Tengo que confesar con obsesivo dolor que vivimos los peligrosos tiempos bíblicos de degeneración espiritual, donde las sagradas escrituras nos relatan de dos ciudades antiguas que fueron destruidas, como consecuencia de la corrupción imperante, sentenciadas por la cólera divina, para desaparecer luego, entre el fuego y el azufre. No pasa un día que un medio de comunicación social, no denuncie un acto denigrante de esta calaña en contra de los impuestos que paga el pueblo panameño.
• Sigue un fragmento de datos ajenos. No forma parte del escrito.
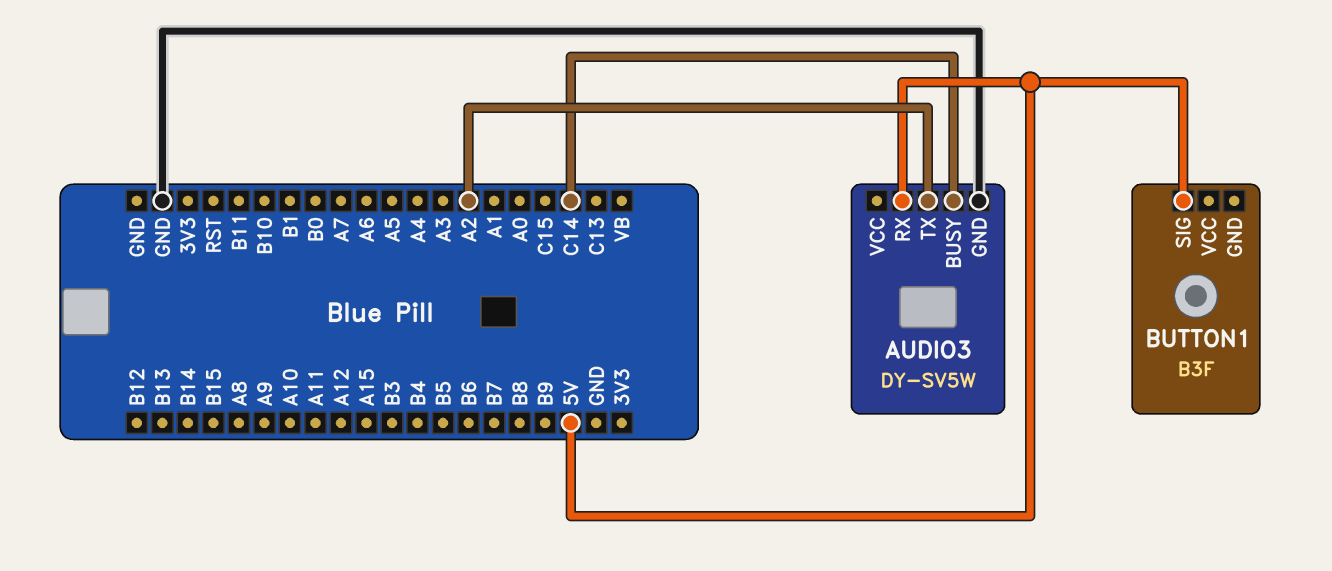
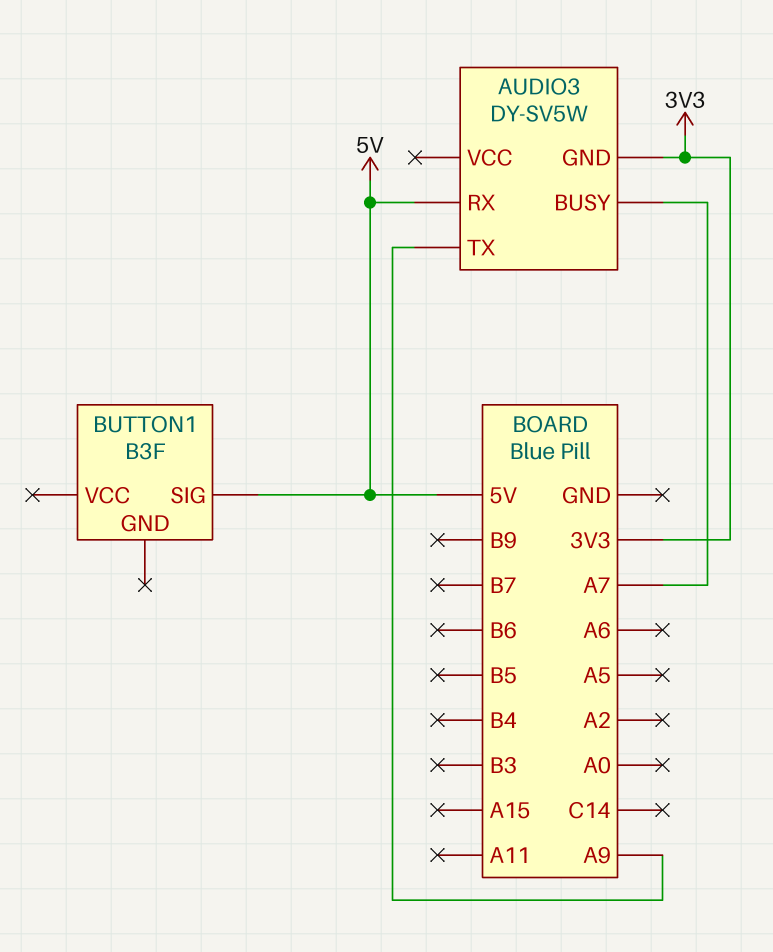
AUDIO3 pin BUSY: C14 -> A7
AUDIO3 pin GND: GND -> 3V3
AUDIO3 pin TX: A2 -> A9

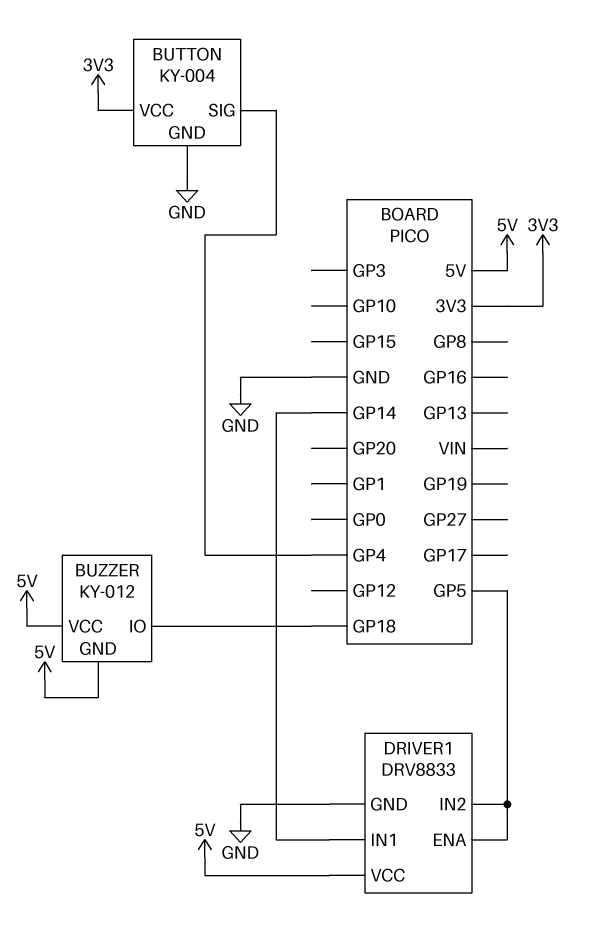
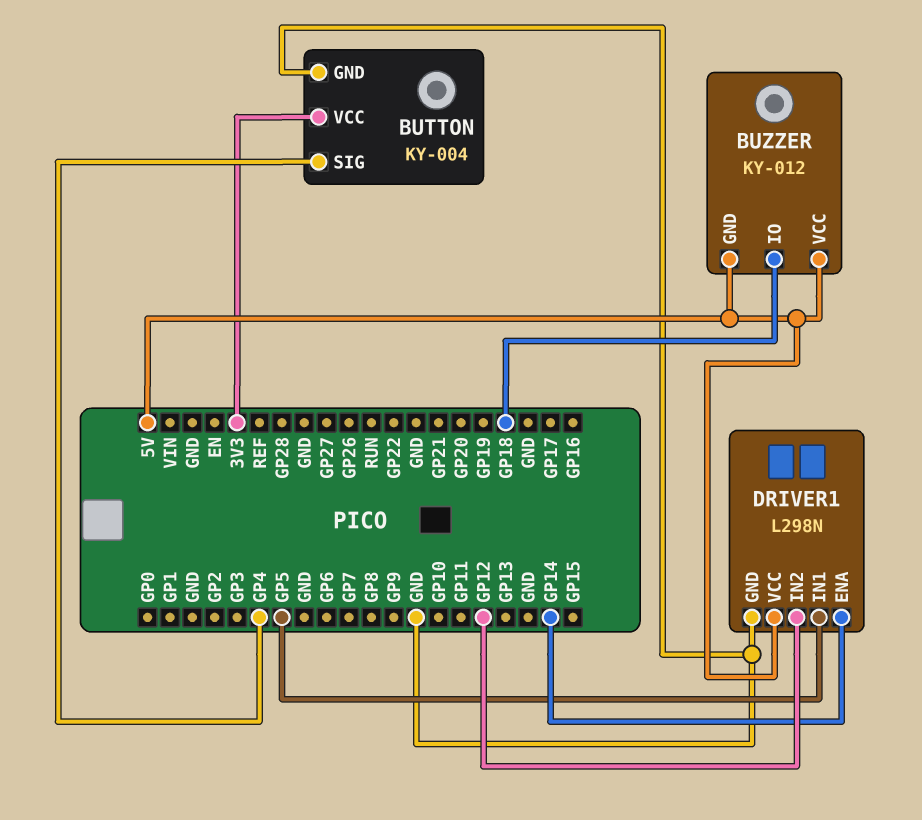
DRIVER1: DRV8833 -> L298N
DRIVER1 pin ENA: GP5 -> GP14
DRIVER1 pin IN1: GP14 -> GP5
DRIVER1 pin IN2: GP5 -> GP12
Impuestos que implican: sudor, sangre y hasta la muerte, porque la muerte también se encuentra en el incierto camino de las tareas laborales riesgosas.
Las actitudes del hombre sano deben ser luz y espejo de su alma, en consecuencia. ¿Cómo podemos hacer para existir los que no tenemos nada sin atentar en contra del pecunio ajeno?. ¿Cómo sorteamos los incómodos compromisos, para vivir y cumplir con las obligaciones asignadas, por los deberes ineludibles, calificados por las vergonzosas limitaciones económicas de rigor? Muy llanas las respuestas siendo honrados y honestos, caminando sobre el sendero de la ética y la moral, basada en el respeto de los bienes de los demás, sometiéndose al claro examen sin clamores ni ostentaciones presuntuosas. Tomando el límpido sendero, fija la mirada en el pináculo de las esperanzas futuras, presumiendo el bordón de nuestros recuerdos ricos de dignidad acrisolada, como único modelo para ser feliz a esta hora penumbrosa de la vida preñada de entuertos sin soluciones a la vista.
Este es el único testamento en alto relieve que les podemos heredar gentilmente a la posteridad. Meter mano donde no debemos es el valioso plano fuerte de moda, afincado en la nueva pedagogía moderna, la escuela de la corrupción y por esta vía echamos a perder aún el más delicado entendimiento de nuestra época. La mentira es efímera, ella guarda relación con los labios temblorosos que la pronuncian, sólo la verdad es eterna, respaldada por los muros inamovibles de los siglos.